He said although genuine dealers are available, their operations are now used to pay for kidnapping ransom.
He urged the apex bank to develop technology that connects to the crypto exchanges, track and funds flow for effective regulation.
“The CBN holds the responsibility of protecting the nation from financial risks hence the need to ensure that financial dealings within the country follow set rules and regulations. Cryptocurrency is not the currency of any nation, and there is no law yet.
The CBN should come up with regulations on this area of finial dealings, demand Know Your Customer (KYC) for the crypto exchanges and corporate entities trading on such assets. This will help in identifying who is trading and validating their identity, and fish out fraudsters,” he advised.
deVere Group’s chief executive and founder, Nigel Green – a long-time advocate of cryptocurrencies, called for greater regulatory scrutiny of cryptocurrencies such as Bitcoin.
He spoke after both the UK’s Financial Conduct Authority (FCA) and the president of the European Central Bank (ECB) called for more robust regulations for cryptocurrencies.
The calls follow the price of Bitcoin jumping more than 300 per cent last year and gained a further 40 per cent in January to reach an all-time high.

■ Prompt A
In the cryptocurrency passage, who is named as the chief executive and founder of deVere Group?
■ Prompt B
Write out the stretch of the cryptocurrency passage from "The CBN should" through "regulations for cryptocurrencies.".

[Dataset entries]
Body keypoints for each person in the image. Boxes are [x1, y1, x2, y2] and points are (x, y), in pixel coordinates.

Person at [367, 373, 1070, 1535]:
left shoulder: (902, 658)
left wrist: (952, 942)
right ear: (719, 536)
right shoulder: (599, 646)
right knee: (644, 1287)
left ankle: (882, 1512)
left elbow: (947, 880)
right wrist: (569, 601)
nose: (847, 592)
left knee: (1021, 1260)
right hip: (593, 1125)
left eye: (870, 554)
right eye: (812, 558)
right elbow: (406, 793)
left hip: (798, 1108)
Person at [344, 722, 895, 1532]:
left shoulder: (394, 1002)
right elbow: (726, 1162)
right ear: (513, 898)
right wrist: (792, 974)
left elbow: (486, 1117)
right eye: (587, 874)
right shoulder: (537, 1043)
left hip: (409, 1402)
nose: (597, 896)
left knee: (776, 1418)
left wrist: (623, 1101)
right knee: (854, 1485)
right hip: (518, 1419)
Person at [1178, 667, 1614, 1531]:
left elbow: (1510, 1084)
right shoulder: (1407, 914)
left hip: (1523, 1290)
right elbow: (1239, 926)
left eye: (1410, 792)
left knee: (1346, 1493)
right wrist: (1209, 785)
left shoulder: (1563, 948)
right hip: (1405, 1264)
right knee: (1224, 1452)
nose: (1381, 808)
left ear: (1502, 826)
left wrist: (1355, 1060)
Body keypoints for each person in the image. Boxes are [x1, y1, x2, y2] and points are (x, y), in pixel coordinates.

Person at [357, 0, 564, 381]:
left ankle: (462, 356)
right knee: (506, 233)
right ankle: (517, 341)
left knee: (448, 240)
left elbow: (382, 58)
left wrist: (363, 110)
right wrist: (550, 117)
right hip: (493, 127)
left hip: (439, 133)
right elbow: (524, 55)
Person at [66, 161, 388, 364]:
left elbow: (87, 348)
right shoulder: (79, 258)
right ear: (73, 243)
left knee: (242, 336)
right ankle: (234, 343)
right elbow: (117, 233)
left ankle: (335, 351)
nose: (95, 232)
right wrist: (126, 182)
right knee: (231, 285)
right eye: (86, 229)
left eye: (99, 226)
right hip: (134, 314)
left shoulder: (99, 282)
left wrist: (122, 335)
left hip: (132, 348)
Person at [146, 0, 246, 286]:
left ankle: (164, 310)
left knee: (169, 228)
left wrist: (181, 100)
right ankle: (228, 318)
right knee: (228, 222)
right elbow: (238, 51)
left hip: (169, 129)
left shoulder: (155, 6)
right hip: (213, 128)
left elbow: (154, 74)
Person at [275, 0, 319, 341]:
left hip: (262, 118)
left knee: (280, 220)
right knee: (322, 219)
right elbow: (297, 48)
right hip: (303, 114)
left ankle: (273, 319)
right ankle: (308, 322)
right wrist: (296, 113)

--

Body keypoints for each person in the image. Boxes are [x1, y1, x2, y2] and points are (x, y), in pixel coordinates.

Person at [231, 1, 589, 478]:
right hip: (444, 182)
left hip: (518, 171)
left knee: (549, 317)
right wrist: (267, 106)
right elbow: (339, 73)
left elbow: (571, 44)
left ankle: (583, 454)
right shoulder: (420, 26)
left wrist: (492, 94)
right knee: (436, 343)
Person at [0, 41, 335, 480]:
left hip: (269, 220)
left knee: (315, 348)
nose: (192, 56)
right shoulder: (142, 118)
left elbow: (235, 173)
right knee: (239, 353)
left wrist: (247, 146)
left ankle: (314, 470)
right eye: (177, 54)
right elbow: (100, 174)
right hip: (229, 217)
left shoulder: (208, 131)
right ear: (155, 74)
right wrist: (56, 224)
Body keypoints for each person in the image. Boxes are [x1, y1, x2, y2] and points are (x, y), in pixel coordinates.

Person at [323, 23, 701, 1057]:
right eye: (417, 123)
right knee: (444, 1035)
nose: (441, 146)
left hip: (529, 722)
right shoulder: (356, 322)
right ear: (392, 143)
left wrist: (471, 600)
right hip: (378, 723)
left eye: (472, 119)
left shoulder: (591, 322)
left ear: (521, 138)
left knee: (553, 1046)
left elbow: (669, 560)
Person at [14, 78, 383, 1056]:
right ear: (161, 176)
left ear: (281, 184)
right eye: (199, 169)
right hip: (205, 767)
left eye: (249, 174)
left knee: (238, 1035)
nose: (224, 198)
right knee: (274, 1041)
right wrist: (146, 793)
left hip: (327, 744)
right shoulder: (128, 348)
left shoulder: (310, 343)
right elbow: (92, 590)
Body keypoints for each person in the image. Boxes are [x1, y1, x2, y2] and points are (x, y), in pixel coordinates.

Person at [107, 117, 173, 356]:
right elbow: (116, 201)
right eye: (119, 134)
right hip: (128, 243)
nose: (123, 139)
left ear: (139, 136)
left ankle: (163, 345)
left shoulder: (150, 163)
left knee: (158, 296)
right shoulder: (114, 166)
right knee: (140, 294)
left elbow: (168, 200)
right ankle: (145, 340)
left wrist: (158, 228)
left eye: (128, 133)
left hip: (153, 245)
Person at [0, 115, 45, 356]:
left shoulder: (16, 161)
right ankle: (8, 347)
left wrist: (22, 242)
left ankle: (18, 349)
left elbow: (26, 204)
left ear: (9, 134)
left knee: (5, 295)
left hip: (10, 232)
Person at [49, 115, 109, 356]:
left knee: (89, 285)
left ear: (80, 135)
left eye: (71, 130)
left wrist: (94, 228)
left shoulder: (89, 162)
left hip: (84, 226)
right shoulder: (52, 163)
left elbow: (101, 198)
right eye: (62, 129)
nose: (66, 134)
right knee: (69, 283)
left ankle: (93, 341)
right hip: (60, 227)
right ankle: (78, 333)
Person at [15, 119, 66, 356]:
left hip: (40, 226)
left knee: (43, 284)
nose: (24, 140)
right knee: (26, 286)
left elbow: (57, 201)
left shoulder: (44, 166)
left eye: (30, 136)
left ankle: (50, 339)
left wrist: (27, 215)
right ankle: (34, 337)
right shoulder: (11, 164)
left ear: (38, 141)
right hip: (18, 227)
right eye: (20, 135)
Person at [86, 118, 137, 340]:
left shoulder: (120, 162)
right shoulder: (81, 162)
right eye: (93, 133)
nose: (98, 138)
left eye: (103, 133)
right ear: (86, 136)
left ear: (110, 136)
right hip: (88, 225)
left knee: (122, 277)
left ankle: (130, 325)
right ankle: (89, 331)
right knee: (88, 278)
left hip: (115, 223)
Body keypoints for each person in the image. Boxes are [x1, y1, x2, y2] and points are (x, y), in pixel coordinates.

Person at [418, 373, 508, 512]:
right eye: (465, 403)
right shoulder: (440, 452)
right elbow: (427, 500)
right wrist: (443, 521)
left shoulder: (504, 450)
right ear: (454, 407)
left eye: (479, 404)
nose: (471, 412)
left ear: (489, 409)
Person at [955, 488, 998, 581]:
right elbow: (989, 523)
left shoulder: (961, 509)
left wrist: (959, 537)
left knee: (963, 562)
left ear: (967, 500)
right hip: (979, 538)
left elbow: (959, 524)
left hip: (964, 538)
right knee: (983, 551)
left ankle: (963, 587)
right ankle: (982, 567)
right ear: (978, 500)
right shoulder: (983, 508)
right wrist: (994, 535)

■ Task response A
Nigel Green

■ Task response B
The CBN should come up with regulations on this area of finial dealings, demand Know Your Customer (KYC) for the crypto exchanges and corporate entities trading on such assets. This will help in identifying who is trading and validating their identity, and fish out fraudsters,” he advised.
deVere Group’s chief executive and founder, Nigel Green – a long-time advocate of cryptocurrencies, called for greater regulatory scrutiny of cryptocurrencies such as Bitcoin.
He spoke after both the UK’s Financial Conduct Authority (FCA) and the president of the European Central Bank (ECB) called for more robust regulations for cryptocurrencies.